Work instructions: Report each line from the data below that holds the word "support".

Material provided Start Marker

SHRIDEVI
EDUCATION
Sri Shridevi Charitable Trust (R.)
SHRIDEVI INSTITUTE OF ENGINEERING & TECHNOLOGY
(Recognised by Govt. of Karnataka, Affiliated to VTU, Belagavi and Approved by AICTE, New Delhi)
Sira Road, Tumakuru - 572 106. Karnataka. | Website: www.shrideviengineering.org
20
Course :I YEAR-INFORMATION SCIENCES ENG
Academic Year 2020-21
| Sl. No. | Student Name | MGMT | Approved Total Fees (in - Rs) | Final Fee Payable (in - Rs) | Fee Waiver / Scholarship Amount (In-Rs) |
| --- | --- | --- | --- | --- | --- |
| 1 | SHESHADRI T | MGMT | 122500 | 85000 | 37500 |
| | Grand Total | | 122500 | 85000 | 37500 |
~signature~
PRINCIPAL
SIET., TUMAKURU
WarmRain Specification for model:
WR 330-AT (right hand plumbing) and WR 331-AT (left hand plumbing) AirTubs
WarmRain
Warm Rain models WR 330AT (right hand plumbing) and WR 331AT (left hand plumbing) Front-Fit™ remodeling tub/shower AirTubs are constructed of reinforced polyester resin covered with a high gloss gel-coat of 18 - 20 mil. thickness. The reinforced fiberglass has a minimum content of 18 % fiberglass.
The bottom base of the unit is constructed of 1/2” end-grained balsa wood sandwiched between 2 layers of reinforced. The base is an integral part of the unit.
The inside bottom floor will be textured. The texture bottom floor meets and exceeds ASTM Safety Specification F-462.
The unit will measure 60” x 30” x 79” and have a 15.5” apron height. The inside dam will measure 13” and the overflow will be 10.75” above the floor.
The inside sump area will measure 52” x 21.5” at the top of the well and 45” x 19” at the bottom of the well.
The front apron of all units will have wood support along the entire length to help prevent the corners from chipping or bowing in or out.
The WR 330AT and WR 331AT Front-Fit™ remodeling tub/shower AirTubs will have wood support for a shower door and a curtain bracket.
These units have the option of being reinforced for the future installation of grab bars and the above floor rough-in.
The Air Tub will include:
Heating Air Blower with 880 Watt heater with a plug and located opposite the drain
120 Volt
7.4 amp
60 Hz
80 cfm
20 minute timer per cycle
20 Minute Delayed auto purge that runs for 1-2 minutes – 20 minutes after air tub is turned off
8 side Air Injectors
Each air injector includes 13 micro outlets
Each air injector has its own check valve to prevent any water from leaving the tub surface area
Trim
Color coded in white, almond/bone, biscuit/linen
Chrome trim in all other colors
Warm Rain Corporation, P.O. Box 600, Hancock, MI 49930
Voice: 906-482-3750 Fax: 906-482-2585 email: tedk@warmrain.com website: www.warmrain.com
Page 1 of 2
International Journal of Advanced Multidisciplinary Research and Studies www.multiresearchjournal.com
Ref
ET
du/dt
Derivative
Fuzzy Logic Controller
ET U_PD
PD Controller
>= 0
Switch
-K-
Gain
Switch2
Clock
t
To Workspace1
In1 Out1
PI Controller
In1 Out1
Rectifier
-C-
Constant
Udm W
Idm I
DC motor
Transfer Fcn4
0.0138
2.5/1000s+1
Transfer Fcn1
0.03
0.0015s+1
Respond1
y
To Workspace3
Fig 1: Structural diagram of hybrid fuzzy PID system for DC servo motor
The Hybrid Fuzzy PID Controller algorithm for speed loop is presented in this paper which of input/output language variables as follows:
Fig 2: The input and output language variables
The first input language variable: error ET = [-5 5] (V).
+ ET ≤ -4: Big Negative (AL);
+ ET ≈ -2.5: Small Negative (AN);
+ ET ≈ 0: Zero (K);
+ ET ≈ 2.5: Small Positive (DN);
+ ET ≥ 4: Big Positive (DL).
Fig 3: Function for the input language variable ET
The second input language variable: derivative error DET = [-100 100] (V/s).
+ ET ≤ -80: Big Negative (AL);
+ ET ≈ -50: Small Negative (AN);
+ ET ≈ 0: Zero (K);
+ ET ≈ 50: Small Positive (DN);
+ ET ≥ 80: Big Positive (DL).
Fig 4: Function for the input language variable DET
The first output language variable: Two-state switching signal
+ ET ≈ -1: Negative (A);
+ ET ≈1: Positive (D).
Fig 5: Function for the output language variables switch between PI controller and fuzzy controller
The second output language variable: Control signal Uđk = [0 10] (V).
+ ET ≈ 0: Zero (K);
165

Material provided End Marker

Result of the exercise:
The front apron of all units will have wood support along the entire length to help prevent the corners from chipping or bowing in or out.
The WR 330AT and WR 331AT Front-Fit™ remodeling tub/shower AirTubs will have wood support for a shower door and a curtain bracket.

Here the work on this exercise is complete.